Local authorities estimated the numbers at more than a million people.
This is the first full day of Francis's visit to Congo, where roughly half the 90 million population are Roman Catholics.
It is also a country riven by armed conflicts that have driven millions of people into poverty.
Addressing the faithful, Francis urged a "great amnesty of the heart."
"We need to believe that we Christians are called to cooperate with everyone, to break the cycle of violence, to dismantle the machinations of hatred.

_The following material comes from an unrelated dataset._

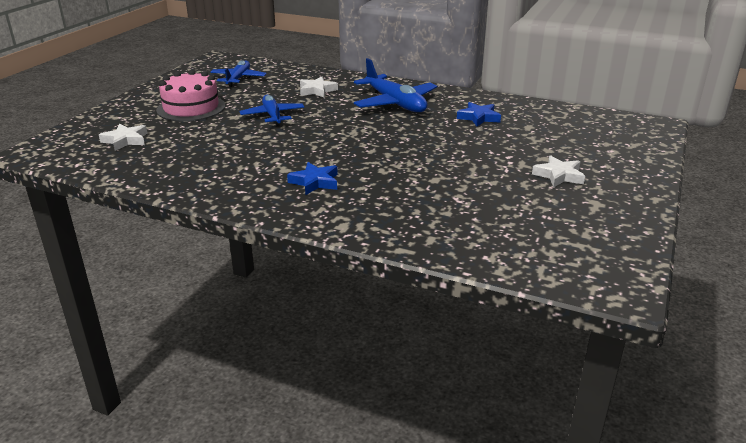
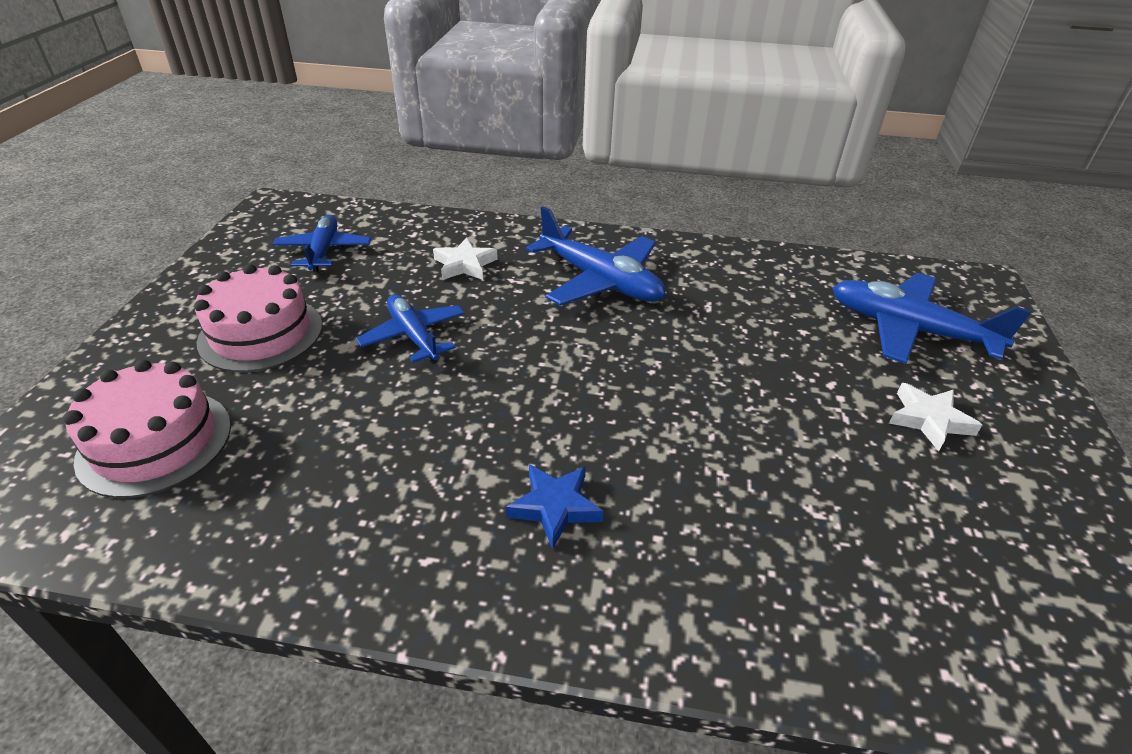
camera: 15 degrees left, 10 degrees up
white star [99,124,147,151] -> pink cake [63,360,231,498]
blue star [457,102,501,126] -> none
none -> blue plane [832,273,1031,364]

Yes, Christians, sent by Christ, are called by definition to be a conscience of peace in our world."
The United Nations says armed conflict has displaced 5.7 million people in Congo and left 26 million facing severe hunger.
More than half a million have been displaced in the country's east since March last year, when rebels from the M23 group launched a renewed offensive.
At the mass, Kinshasa resident Christella Bola said her joy at the Pope's visit was "too huge."
“It is so marvellous that the Pope has come to visit and it will mean reconciliation for our country.”
Thousands of people had spent the night praying at the airport in the build up to the service.
Addressing Catholics and other Christians that may be involved in the fighting, Francis said that the Lord was telling them to "lay down your arms, embrace mercy."